Canada’s Protectionist Economic Policies

Canadian Prime Minister Justin Trudeau is often seen criticizing American President Donald Trump for his protectionist trade policies. Trudeau has openly criticized the Americans and Trump in particular for breaking up the NAFTA and for pulling out of the Paris Accord.

Trudeau also wants to project Canada’s image as a country wherein immigrants are welcome. This is the reason why Trudeau has started creating policies which allow H1B workers to migrate to Canada easily.

However, the reality is that all of Trudeau’s policy seems like a publicity stunt. This is because if we look behind the carefully cultivated image, Canada is probably the most protectionist country on the American continent. The reality is that the rules and regulations in Canada are so complex that even the provinces are not able to freely trade with each other.

It has been estimated that more than 35% of the Canadian economy is protected by some form of protectionism. This means that state-sponsored monopolies work with impunity in Canada.

As a result, consumers suffer. There is less innovation in services, and consumers have to pay a higher price for the same services since inefficiency is encouraged by blocking out competitors from other countries.

In this article, we will have a closer look at Canada’s protectionist policies as well as how they are negatively affecting the American economy.

Examples of Canadian Protectionism

  • The Canadian economy does not allow free movement of goods and services between provinces. There are certain provinces like Quebec and Alberta, which are infamous for harbouring protectionist tendencies.
  • There are many industries, such as the airline industry which do not allow investment by foreign companies. The rules state that if a company holds more than 10% market share, foreigners cannot hold more than 20% of the company’s common stock!
  • The liquor distribution companies in Canada are also owned by the state.
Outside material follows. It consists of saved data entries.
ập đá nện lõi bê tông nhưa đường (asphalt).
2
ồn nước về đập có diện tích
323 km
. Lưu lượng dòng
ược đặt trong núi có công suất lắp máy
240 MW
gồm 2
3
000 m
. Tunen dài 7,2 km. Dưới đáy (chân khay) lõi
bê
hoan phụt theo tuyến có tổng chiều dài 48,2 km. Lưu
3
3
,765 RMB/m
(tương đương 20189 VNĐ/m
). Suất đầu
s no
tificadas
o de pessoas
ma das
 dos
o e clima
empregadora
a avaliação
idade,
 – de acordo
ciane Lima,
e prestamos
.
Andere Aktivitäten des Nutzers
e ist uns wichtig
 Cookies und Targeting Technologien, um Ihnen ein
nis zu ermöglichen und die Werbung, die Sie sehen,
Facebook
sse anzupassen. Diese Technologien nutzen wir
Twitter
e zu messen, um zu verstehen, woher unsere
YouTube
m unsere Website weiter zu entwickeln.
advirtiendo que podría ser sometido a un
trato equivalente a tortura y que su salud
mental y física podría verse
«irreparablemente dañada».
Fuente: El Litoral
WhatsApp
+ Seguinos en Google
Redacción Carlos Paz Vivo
They continue to survive even though they are known to be highly inefficient. Canada Post is also another example which can be used in this regard. The highly inefficient loss-making company is held on by the Canadian government.
  • Products manufacturing Canadian staple products like maple syrup are also heavily protected by the Canadian government. Foreign investment is discouraged because of the fear of losing the competitive edge in these industries.
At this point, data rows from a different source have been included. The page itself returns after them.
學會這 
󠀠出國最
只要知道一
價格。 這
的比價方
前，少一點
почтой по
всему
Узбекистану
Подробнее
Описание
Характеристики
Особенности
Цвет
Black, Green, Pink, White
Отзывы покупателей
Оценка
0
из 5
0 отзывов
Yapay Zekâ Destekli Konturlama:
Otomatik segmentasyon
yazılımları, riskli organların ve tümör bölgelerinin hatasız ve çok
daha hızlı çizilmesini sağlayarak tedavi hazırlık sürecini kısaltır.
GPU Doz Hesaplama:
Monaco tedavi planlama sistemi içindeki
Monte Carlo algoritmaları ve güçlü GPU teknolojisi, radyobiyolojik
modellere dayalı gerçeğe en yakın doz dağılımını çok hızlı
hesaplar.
Since all the above-mentioned industries have a high volume and hence form a major chunk of the economy, it can be said that the Canadian government does indeed have protectionist tendencies regardless of what their public would like you to believe.

Problems with Protectionism

The Canadian government and also the people are suffering from a lot of negative consequences of protectionism. Lack of competition and rising prices are some of the obvious side effects. Some not so obvious side effects have also been listed below.

Lack of Scale: Canada is probably the only country in the world where the inter-provincial movement of goods and services is severely restricted. Since most companies are restricted to their own provinces, their business opportunities are limited. As a result, they cannot really grow big and expand their scale.

Companies generally realize a lot of cost benefits when they start mass producing goods and services. Thanks to Canada’s protectionist policies, its companies have not been able to reap the true benefits of economies of scale. Hence, the prices of their products are higher compared to the international market. As a result, very few of Canada’s products are actually exported to the external world.

Movement of Labour

The biggest problem with Canada’s protectionism is that it interrupts the free movement of labour from one province to another. This exacerbates the unemployment problem in industries where licensing is required. For instance, if there is a doctor in Quebec, he/she would need to apply for another license to practice in British Columbia.

As a result, even though workers have the exact same skill set, they cannot practice in all the states. In order to practice medicine in all of Canada, a doctor is required to have 13 different provincial licenses! It is ironical that Justin Trudeau is trying to project his country as the destination for immigrants. The reality is that Canada has a very stringent licensing system. It does not function like one single country. Instead, it functions like 13 different provinces!

Difficulty in Signing Trade Deals

Canadian bureaucrats have also expressed a lot of difficulty in signing trade deals with other countries.

For instance, if America or Mexico enter a trade deal, then the rules are applicable across the entire country. However, when it comes to Canada, there are different rules for almost every province. This means that the trade partners have to comply with 13 different sets of law.

Obviously, this makes compliance more complicated, time-consuming as well as expensive. Canadian bureaucrats have expressed concerns about their inability to enter into better trade deals until the country starts acting like one single unit.

Hence, it would be appropriate to say that the image being cultivated by Justin Trudeau is a façade. If he really wants to open markets and indulge in free trade, removing the barriers separating Canadian provinces from other Canadian provinces would be a good place to start.